** Input records follows **

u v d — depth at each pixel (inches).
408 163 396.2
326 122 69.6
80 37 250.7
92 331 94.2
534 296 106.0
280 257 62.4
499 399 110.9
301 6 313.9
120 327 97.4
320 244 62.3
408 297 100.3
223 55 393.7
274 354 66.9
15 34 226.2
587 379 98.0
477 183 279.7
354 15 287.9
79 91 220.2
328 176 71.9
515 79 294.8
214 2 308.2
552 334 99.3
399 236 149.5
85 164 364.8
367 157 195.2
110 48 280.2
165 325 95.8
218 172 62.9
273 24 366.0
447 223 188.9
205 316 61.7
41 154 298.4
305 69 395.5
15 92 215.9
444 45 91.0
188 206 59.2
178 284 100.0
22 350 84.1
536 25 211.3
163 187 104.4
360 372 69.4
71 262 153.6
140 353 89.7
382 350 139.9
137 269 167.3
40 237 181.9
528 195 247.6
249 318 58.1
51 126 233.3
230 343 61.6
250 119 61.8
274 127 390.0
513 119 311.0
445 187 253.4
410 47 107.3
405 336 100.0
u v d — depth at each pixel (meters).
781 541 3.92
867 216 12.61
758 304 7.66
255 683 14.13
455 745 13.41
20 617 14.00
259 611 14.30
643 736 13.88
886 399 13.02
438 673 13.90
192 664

** End of Input records **

Assignment: In the records above, locate every line with the string "each" and copy it.

Output of the task:
u v d — depth at each pixel (inches).
u v d — depth at each pixel (meters).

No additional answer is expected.